Plt. Deputi Bidang Kebijakan Pembangunan sekaligus Direktur Kebijakan Ekonomi, Ketenagakerjaan, dan Pengembangan Regional BRIN, Anugerah Widiyanto, menyoroti bahwa setiap wilayah memiliki karakteristik unik yang membutuhkan perlakuan yang berbeda.

Misalnya, Sulawesi membutuhkan penguatan hilirisasi dan agroindustri, Kalimantan memerlukan kemudahan akses, sementara Nusa Tenggara membutuhkan investasi ekonomi yang adaptif terhadap kondisi wilayah yang kering.

Aksi nyata

Keseriusan pemerintah dalam merealisasikan visi Transmigrasi 5.0 tersebut tercermin melalui pembentukan Tim Ekspedisi Patriot (TEP).
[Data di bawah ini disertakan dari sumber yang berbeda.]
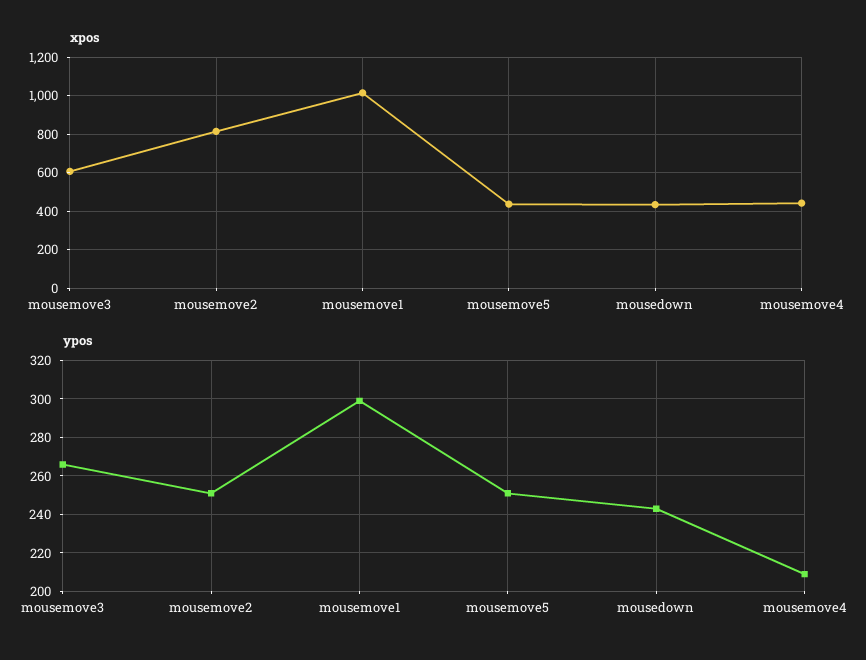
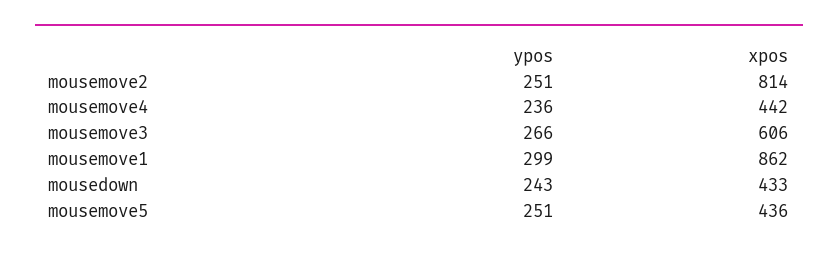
  {
    "xpos": {
      "mousemove3": 606,
      "mousemove2": 814,
-     "mousemove1": 1000,
+     "mousemove1": 862,
      "mousemove5": 436,
      "mousedown": 433,
      "mousemove4": 442
    },
    "ypos": {
      "mousemove3": 266,
      "mousemove2": 251,
      "mousemove1": 299,
      "mousemove5": 251,
      "mousedown": 243,
-     "mousemove4": 210
+     "mousemove4": 236
    }
  }

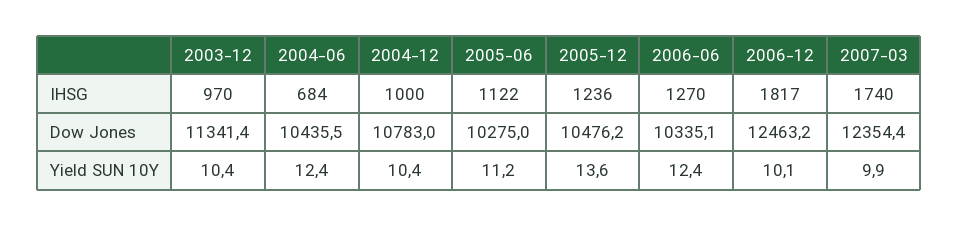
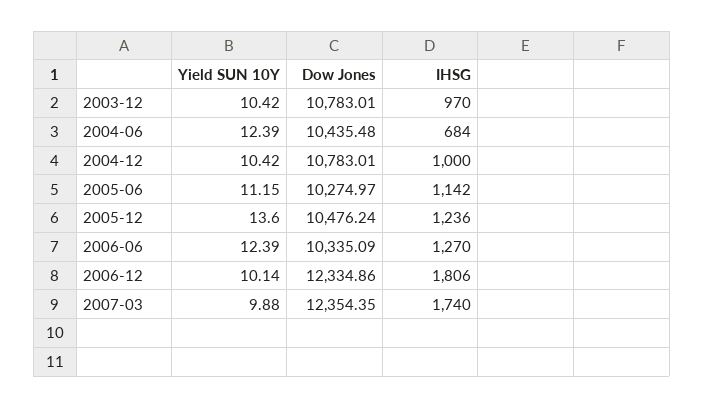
  {
    "2003-12": {
      "IHSG": 970,
-     "Dow Jones": 11341.4,
+     "Dow Jones": 10783.01,
      "Yield SUN 10Y": 10.42
    },
    "2004-06": {
      "IHSG": 684,
      "Dow Jones": 10435.48,
      "Yield SUN 10Y": 12.39
    },
    "2004-12": {
      "IHSG": 1000,
      "Dow Jones": 10783.01,
      "Yield SUN 10Y": 10.42
    },
    "2005-06": {
-     "IHSG": 1122,
+     "IHSG": 1142,
      "Dow Jones": 10274.97,
      "Yield SUN 10Y": 11.15
    },
    "2005-12": {
      "IHSG": 1236,
      "Dow Jones": 10476.24,
      "Yield SUN 10Y": 13.6
    },
    "2006-06": {
      "IHSG": 1270,
      "Dow Jones": 10335.09,
      "Yield SUN 10Y": 12.39
    },
    "2006-12": {
-     "IHSG": 1817,
+     "IHSG": 1806,
-     "Dow Jones": 12463.2,
+     "Dow Jones": 12334.86,
      "Yield SUN 10Y": 10.14
    },
    "2007-03": {
      "IHSG": 1740,
      "Dow Jones": 12354.35,
      "Yield SUN 10Y": 9.88
    }
  }

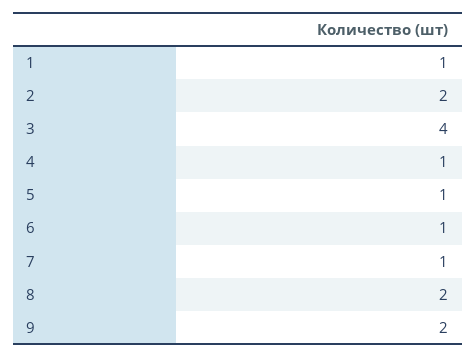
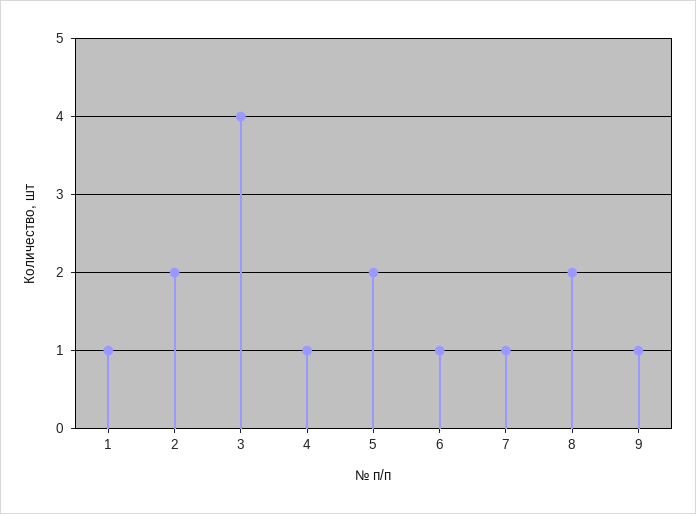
  {
    "1": 1,
    "2": 2,
    "3": 4,
    "4": 1,
-   "5": 1,
+   "5": 2,
    "6": 1,
    "7": 1,
    "8": 2,
-   "9": 2
+   "9": 1
  }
Selama empat bulan, dari Agustus hingga Desember 2025, sebanyak 2.000 peneliti yang terdiri dari guru besar, dosen, hingga mahasiswa dari tujuh perguruan tinggi nasional diterjunkan ke 154 kawasan transmigrasi.

Mereka bukan sekadar mengamati, tapi hidup bersama transmigran untuk memotret masalah yang terjadi serta menggali potensi ekonomi yang sesungguhnya di setiap kawasan.

Hasil temuan TEP menunjukkan lebih dari 70 persen kawasan transmigrasi belum memiliki infrastruktur dasar yang berfungsi penuh. Akibatnya, lebih dari 60 persen komoditas unggulan dijual dalam bentuk mentah, dan ketergantungan petani terhadap tengkulak mencapai 65 persen.

Kondisi tersebut menyebabkan nilai tambah ekonomi justru dinikmati oleh pihak luar, bukan oleh warga transmigran itu sendiri.

Padahal, Tim Ekspedisi Patriot menemukan banyak hal yang dapat dikembangkan di daerah transmigrasi yang dapat menghasilkan nilai ekonomi hingga triliunan rupiah.

Salah satunya potensi industri sagu di Bomberay, Fakfak, Papua Barat; potensi pembangunan Pembangkit Listrik Tenaga Surya (PLTS) dan pelabuhan dagang internasional di Barelang, Kepulauan Riau; hingga potensi industri kemiri di Aceh.

Selain itu, terdapat pula potensi peternakan sapi di Nusa Tenggara Timur; perkebunan durian di Sulawesi; perkebunan kelapa di Halmahera, Maluku Utara; hingga perkebunan tebu serta perikanan dan kelautan di Merauke, Papua Selatan.

Tidak hanya memetakan potensi ekonomi, Tim Ekspedisi Patriot juga aktif membangun sejumlah sarana dan prasarana yang amat dibutuhkan untuk mengatasi tantangan di lapangan.

TEP ITB melakukan pengeboran air tanah untuk mengakhiri krisis air bersih selama 32 tahun di Jayapura, Papua, sementara TEP ITS dan UGM mengimplementasikan rekayasa hidrolika untuk menjaga stabilitas dan kualitas air di Desa Beloto, Flores Timur, Nusa Tenggara Timur.

Selanjutnya, TEP UI menggandeng Perum Bulog untuk membangun gudang beras modern berbasis pay-per-use (pembayaran sesuai penggunaan) dan TEP IPB University mengembangkan stasiun cuaca otomatis untuk mitigasi iklim di Morotai, Maluku Utara.

Kemudian TEP UNPAD mendirikan rumah kaca (greenhouse) untuk mendukung pengembangan agrikultur di Tanjung Banon, Batam, Kepulauan Riau, sedangkan TEP UNDIP meningkatkan kualitas pakan dan rantai pasok sapi premium di Nusa Tenggara Timur.